Edna Martinson successfully completed her undergraduate degree in international business at Park University. While working a part-time job at a commercial real estate company, Martinson continued her studies and obtained her MBA from the University of Missouri in 2016.
During her MBA journey, Martinson met Clarence Tan, who was a game designer at the time. They not only became life partners but also shared a common passion for children and education.
Martinson said that they noticed teachers were facing difficulties in classrooms with students of different learning levels. “I’ve seen personally, what a good education can do to help propel you in life,” Martinson told ABC News. “And I want to help kids also be inspired to learn and get that good quality education.”
In 2018, despite having limited funding, Martinson and Tan began working on their game idea to maximize children’s learning. They participated in pitch competitions and focused on creating a prototype to show teachers and students in classrooms.
In 2019, they received financial support of $50,000 from LaunchKC and $100,000 from AT&T’s accelerator program to help with the development and programming of their platform. In the following year, after creating a minimum viable product, they officially launched Boddle Learning.
Martinson explained that when they were creating an educational game for kids, they wanted to focus on characters that children could develop a strong connection with and that held a special meaning. She said in an interview with Nasdaq “Well, we named the company Boddle after the bottle-headed characters we have in-game. As students learn, their character’s head fills up, sending that message to fill up on knowledge.”
She added, “The transparent nature of the Boddles highlight the importance of a child’s character on the inside, and once their heads are all full, Boddles pour back out to grow fun stuff in their virtual environment. This lets kids know that with an education, they have the ability and power to change the future.”

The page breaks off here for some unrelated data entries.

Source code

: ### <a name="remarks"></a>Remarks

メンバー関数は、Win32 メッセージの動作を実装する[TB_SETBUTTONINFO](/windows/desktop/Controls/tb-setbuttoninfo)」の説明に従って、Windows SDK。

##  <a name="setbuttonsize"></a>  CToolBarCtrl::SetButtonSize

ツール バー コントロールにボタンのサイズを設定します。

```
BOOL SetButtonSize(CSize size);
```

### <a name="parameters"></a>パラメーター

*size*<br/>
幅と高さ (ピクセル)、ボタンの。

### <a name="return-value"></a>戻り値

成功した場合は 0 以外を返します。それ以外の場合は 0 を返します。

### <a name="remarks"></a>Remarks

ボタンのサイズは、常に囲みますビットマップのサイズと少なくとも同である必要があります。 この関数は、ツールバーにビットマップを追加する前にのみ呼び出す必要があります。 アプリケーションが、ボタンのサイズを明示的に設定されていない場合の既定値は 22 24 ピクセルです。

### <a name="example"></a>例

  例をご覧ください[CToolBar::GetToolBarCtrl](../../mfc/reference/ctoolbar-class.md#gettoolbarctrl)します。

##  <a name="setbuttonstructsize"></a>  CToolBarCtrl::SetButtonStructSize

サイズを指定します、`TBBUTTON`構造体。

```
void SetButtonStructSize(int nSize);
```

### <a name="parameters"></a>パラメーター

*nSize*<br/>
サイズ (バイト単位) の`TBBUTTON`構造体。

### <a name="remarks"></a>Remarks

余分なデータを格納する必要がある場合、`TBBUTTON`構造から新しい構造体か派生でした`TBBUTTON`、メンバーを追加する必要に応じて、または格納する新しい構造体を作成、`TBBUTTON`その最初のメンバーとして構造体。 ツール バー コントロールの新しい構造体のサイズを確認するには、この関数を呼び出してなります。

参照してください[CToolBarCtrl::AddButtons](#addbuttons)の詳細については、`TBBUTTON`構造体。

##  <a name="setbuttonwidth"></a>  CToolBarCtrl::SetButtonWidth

Initially, Boddle Learning had 2,000 users. However, during the COVID-19 pandemic, there was a significant increase in demand as educators sought tools to help them transition to remote teaching. This surge in interest prompted Martinson to leave her full-time job as the user base grew to 50,000 in 2020.
In 2021, Startland News reported that Martinson received $100,000 from the Google for Startups initiative. Also, in recognition of her efforts to promote educational diversity, the Ugandan-born who grew up in Ghana was named to the Forbes 2023 Education 30 Under 30 list, according to KTUL.
In the future, the organization hopes to reach parents with options for healthy screen usage outside the confines of the classroom.